Ce petit fait paraît de peu d’importance. Il n’en révèle pas moins que la machine soviétique n’est pas aussi dominée par la volonté d’un homme, qu’on le croit généralement. Et même en politique extérieure, les plans et les décisions sont loin d’être dictées par le Maître. En Russie, plus qu’ailleurs, la puissance des bureaux et des organismes de direction, limite les initiatives du chef. Il en fut toujours ainsi d’ailleurs.

 

Aspects du Communisme Russe

On en dirait autant du communisme qui est censé régir l’U.R.S.S. S’il nous avait été donné d’interroger Krouchtchev nous lui aurions demandé comment il se peut qu’un particulier en U.R.S.S. (un simple officier en retraite, pas même un personnage), puisse se faire construire avec l’aide de l’Etat, non seulement une agréable villa au bord de la mer, dont il est devenu propriétaire et qu’il occupe, mais même une seconde dans les mêmes conditions qu’il loue à gros prix pour les vacances de quelque haut fonctionnaire et qu’il puisse ainsi vivre de ses rentes comme un bon bourgeois capitaliste. Comment se fait-il encore que les statistiques officielles reconnaissent que les trois cinquièmes du commerce des produits alimentaires dans les villes, sont le fait des paysans directement ou même, ce qui est pis, des revendeurs qui les ramassent dans les villages et les revendent avec de beaux bénéfices. Voilà qui pourrait fournir un trait d’union pour le rapprochement des doctrines antagonistes …

 

L’Afrique en Feu

Mais venons-en aux questions sérieuses ; hélas, l’une nous préoccupe. C’est l’Afrique, l’Afrique en feu. Le grand, le redoutable problème de l’heure : l’Union Sud-africaine ébranlée par les révoltes et les incendies au Cap et à Johannesburg, un fanatisme aveugle et sauvage qui brûle les hôpitaux et les églises. M. MacMillan a paru fort embarrassé à la Chambre des Communes, et même soucieux.

En effet, la tentative faite à Londres, à la Conférence sur le Kenya pour établir des relations multiraciales, a eu de singuliers résultats. On sait que le leader africain, Mboya avait participé à cette réunion. A son retour à Nairobi, il a été hué par ses mandants et un nouveau parti dont il est exclu s’est formé sous la direction d’un extrémiste qui se réclame de Kenyatta, l’instigateur de la révolte sanglante des Mao-Mao.
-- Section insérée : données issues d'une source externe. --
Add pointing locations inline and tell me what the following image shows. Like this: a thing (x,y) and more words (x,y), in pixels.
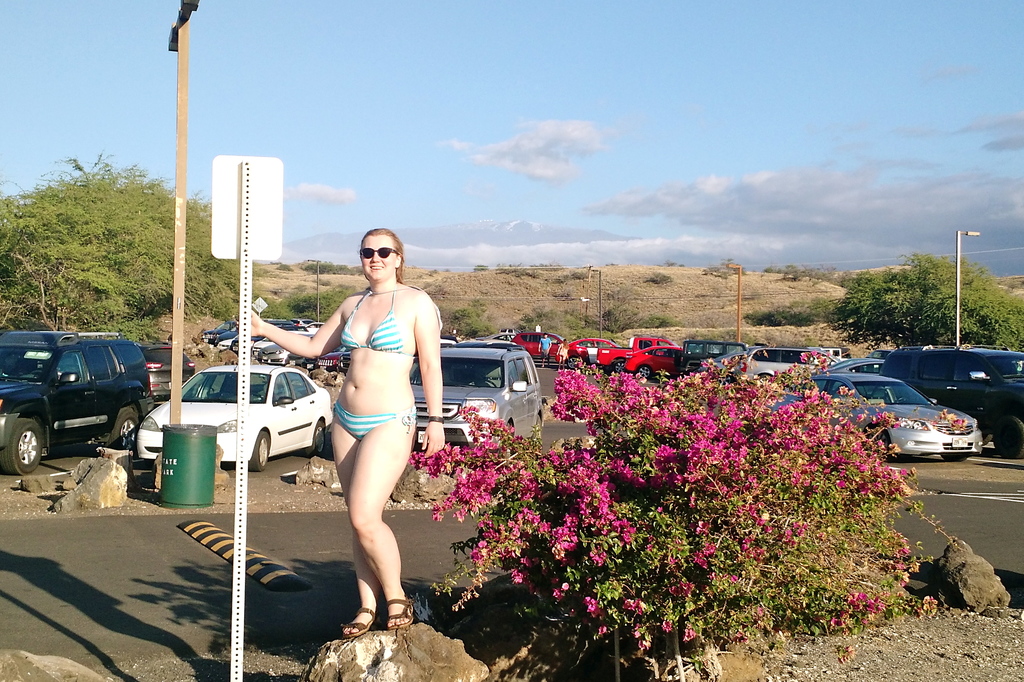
In this image, there are a few people (428,318). Among them, we can see a lady (372,328) standing is holding an object (248,183). We can see some vehicles (186,416) and poles (178,113). We can see the ground (178,671). We can see some plants (676,517) and trees (109,278). We can see the ground (773,335). We can also see a green colored object (189,475). There are a few rocks (399,653).
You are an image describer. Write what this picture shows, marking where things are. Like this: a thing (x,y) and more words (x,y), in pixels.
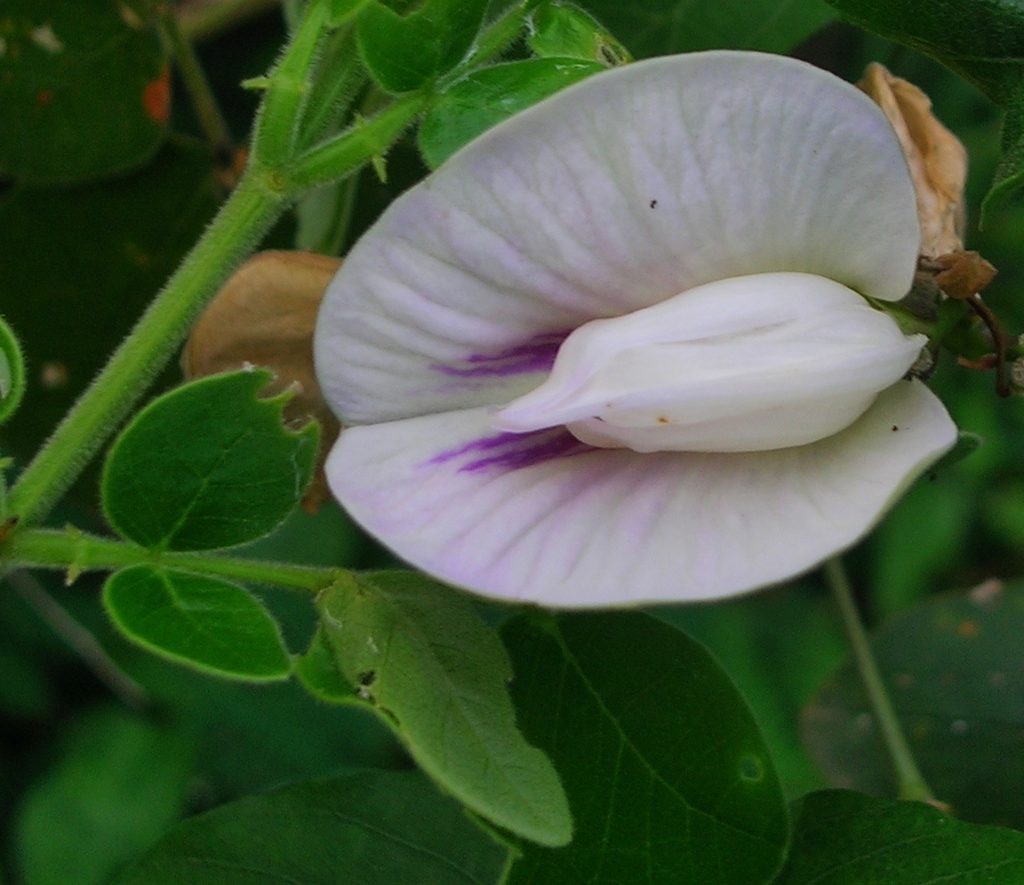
In this picture we can see a flower (416,427) and in the background (78,136) we can see leaves (539,27).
Le Ministre anglais des Colonies, Macleod qui avait organisé la Conférence de Londres, s’est rendu en Rhodésie du Nord. Il a été pris à parti par la foule noire qui réclamait l’indépendance immédiate.

Au Nyassaland, les émeutes ont repris. Au Congo Belge, Kasavubu organise une gendarmerie noire qui perquisitionne chez les Blancs ; à Luluabourg, les batailles entre tribus se rallument. Les Belges quittent le pays, les capitaux s’évadent et la banque nationale a dû freiner les transferts. Tous les moyens de transport sur l’Europe sont loués pour plus de six mois … Nous pourrions continuer ainsi.

Heureusement, il y a parmi les nouveaux dirigeants africains, des hommes évolués qui s’inquiètent. Sylvanus Olympio, premier ministre du Togo ex-français, quoique de formation britannique, est venu à Paris chercher protection contre l’ambition du Ghana, son voisin. Au Mali et en Côte d’Ivoire, on s’alarme de la pénétration communiste en Guinée, et aussi du panafricanisme de Nkrumah. Ce qui est à redouter, comme nous le disions précédemment, c’est que les désordres entre Africains, et entre Africains et Blancs, ne soient le prélude de véritables guerres, que l’arrivée massive d’armes tchèques et autres, rend possible.

La politique d’indépendance inaugurée par l’Angleterre et suivie par la France peut être positive si les nouveaux Etats sont en mesure de s’organiser et de conserver comme Madagascar des liens étroits avec l’ancienne Métropole. Si les leaders raisonnables sont débordés, c’est de proche en proche, le continent entier qui court à l’anarchie. On mesure aisément les conséquences.